# Exercise requirements:
Reproduce verbatim the part of the listing below that opens with the line containing "Prévenez-moi de tous" and closes with the line containing "Mentions Léga", including both of those lines.
===== Records to process =====
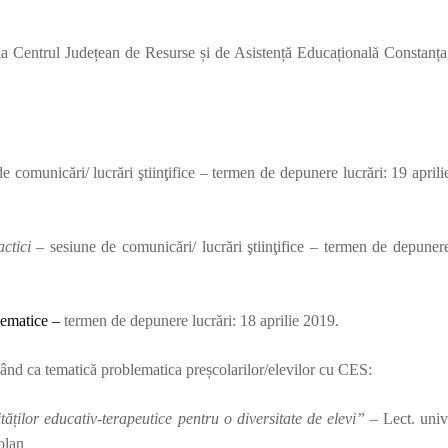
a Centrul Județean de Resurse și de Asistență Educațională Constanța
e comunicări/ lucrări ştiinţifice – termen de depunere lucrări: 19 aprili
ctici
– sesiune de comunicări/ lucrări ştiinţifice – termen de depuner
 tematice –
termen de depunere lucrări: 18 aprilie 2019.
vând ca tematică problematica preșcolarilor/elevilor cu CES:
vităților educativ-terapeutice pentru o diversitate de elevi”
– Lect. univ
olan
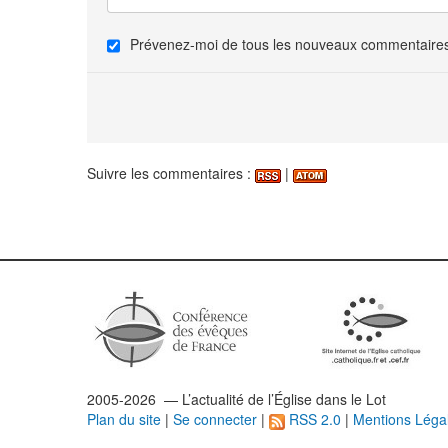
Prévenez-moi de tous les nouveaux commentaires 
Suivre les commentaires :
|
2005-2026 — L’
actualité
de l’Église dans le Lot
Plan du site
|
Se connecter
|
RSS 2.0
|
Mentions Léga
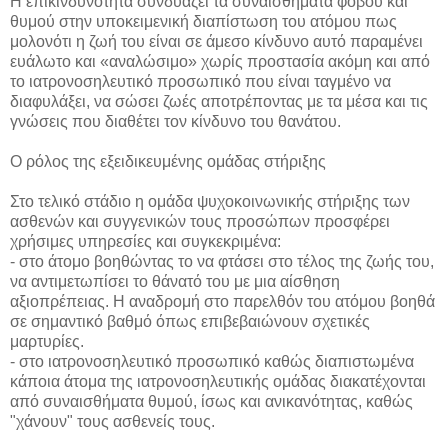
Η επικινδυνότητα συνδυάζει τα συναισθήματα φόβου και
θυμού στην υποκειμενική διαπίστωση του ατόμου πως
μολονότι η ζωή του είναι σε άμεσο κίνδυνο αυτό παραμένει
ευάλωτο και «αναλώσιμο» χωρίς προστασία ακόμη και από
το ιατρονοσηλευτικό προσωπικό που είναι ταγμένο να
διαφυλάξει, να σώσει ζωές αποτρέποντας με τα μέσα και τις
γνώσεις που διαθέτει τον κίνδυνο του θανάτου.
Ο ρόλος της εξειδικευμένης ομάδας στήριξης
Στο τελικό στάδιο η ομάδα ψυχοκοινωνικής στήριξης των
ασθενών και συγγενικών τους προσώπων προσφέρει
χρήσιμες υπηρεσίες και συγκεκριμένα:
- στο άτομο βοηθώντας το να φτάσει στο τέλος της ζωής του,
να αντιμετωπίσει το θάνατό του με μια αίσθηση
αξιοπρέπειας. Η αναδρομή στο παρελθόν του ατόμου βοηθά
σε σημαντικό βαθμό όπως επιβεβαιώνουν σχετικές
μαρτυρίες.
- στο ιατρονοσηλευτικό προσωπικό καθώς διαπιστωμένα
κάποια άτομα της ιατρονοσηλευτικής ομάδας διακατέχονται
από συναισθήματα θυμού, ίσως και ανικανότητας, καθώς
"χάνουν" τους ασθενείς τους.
=====
===== Records to process =====
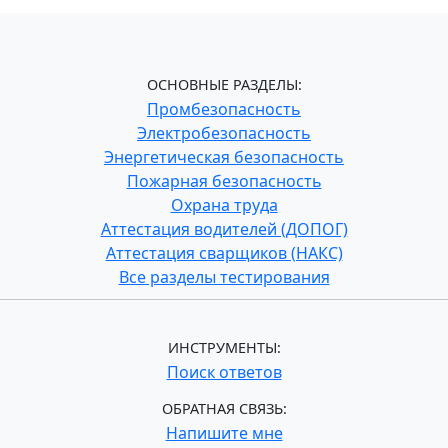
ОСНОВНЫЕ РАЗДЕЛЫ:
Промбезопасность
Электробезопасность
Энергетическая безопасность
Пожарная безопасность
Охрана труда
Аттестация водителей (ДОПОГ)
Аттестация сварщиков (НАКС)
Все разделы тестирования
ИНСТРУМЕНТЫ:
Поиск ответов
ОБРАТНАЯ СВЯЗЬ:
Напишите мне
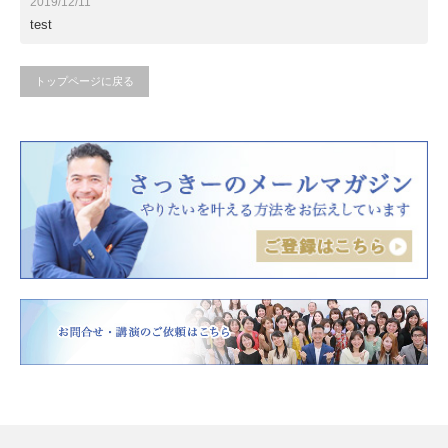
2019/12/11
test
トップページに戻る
=====
===== Records to process =====
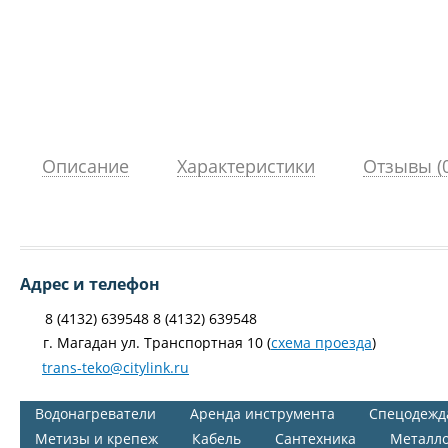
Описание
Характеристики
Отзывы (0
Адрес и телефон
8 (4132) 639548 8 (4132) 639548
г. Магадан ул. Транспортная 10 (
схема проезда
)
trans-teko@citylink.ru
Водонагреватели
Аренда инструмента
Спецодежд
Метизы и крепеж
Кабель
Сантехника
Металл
=====
# Solution to this exercise:
Prévenez-moi de tous les nouveaux commentaires 
Suivre les commentaires :
|
2005-2026 — L’
actualité
de l’Église dans le Lot
Plan du site
|
Se connecter
|
RSS 2.0
|
Mentions Léga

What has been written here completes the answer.